For many print shops—and for many suppliers—remaining competitive has meant cutting prices. I recently spoke with an industry colleague who, before making a presentation, asked the audience how many shops made their revenue goals last year. About half of the people in the room raised a hand. That wasn't too bad given the recent economic climate. He then asked how many made their profit goals last year and only one person raised his hand. After the presentation, that lone person felt obliged to add comment. He said the only reason his shop hit its profit goal was because he projected they would lose money. While they were still not profitable, they ended up losing less than expected.

We have confirmed this trend through our research at Web Consulting, as we track both supply pricing and finished graphic pricing in a quarterly economic snapshot report. In the screen-printing segment, gross margins have been seriously pressed for the last several quarters. In our most recent report, looking at the first quarter of 2005, screen printers indicated that, on average, their purchase pricing for basic screen-print supplies increased by 6.6%, yet they had only raised their finished graphic selling prices by 2.7%. The long-term effect may not be good, particularly for the smaller screen printers, as it may be harder for them to run on the leaner margins.
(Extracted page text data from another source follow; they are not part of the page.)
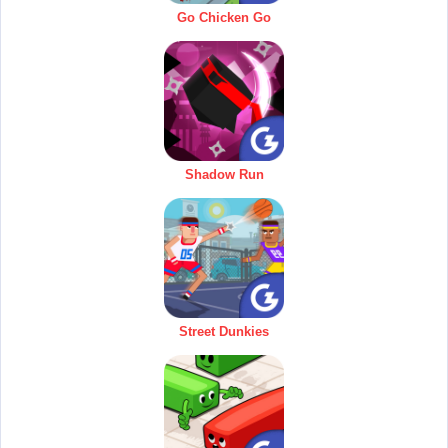
Go Chicken Go
Shadow Run
Street Dunkies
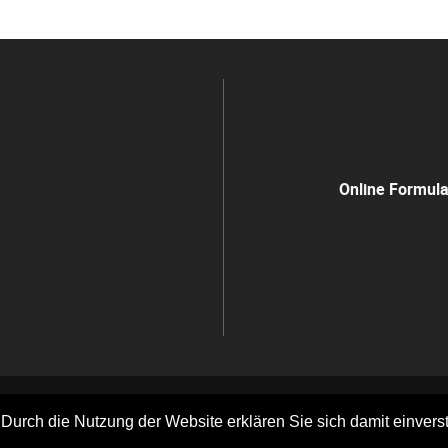
Online Formul
 Durch die Nutzung der Website erklären Sie sich damit einvers
strid-Lindgren-Schule / 2026 /
Nature Theme
by
contao-themes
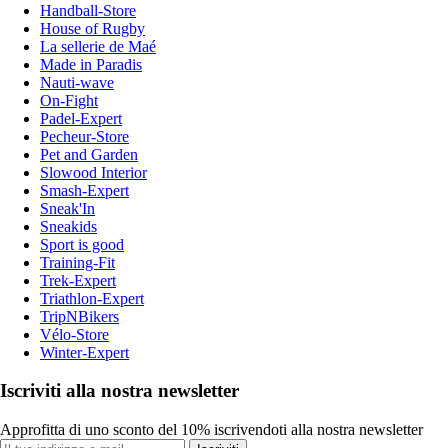
Handball-Store
House of Rugby
La sellerie de Maé
Made in Paradis
Nauti-wave
On-Fight
Padel-Expert
Pecheur-Store
Pet and Garden
Slowood Interior
Smash-Expert
Sneak'In
Sneakids
Sport is good
Training-Fit
Trek-Expert
Triathlon-Expert
TripNBikers
Vélo-Store
Winter-Expert
Iscriviti alla nostra newsletter
Approfitta di uno sconto del 10% iscrivendoti alla nostra newsletter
This fact may point to the possibility of even faster market consolidation. In short, the bigger guys are likely to continue getting bigger.

So what do you do? In some cases, maybe change means outsourcing, instead of printing in house. The outsourcing of printed graphics is quite common and in many cases is the best solution. Approximately 40% of shops currently not using any wide-format inkjet printers mentioned outsourcing of graphics production, and this, on average, represented 5% of shops' overall revenue. In other cases, it may unfortunately mean price cutting, but that should not be the direction of choice.

I believe we will continue to see more specialization and focus around applications. In this market climate, the generalist approach doesn't appear to work. The digital printing process has all but become a commodity, so the focus for the print provider needs to be on adding value in the form of service and support before and after printing. I'm not suggesting this approach is easy, but there are opportunities. Many of them just may not be in areas where graphics producers have direct experience.



Moving on

So as the market moves from being an aqueous-centric one to one that uses more solvent and eco-solvent inkjet printers, what does that mean for the typical graphics shop? We believe that the answer often varies by a shop's history. For example, a sign shop that adds a solvent/eco-solvent printer may expect to replace traditional cut-vinyl jobs with the inkjet printer. What often happens, however, is that the inkjet printer compliments the cut-vinyl business and both the inkjet and cut-vinyl businesses end up growing. Or a screen printer that adds a solvent or eco-solvent printer may be able to run some of its smaller run jobs on this equipment, thereby earning larger profit margins.

In many cases, however, these are new opportunities and inkjet cannot simply replace traditional graphics technologies. Inkjet will have its place along side these other technologies for years to come.

It would be an untruth for me to say that the state of the wide-format digital graphics market at any given time makes sense. What you see today is rarely what you get tomorrow. So don't worry, you are not alone in trying to figure it out. Just keep running.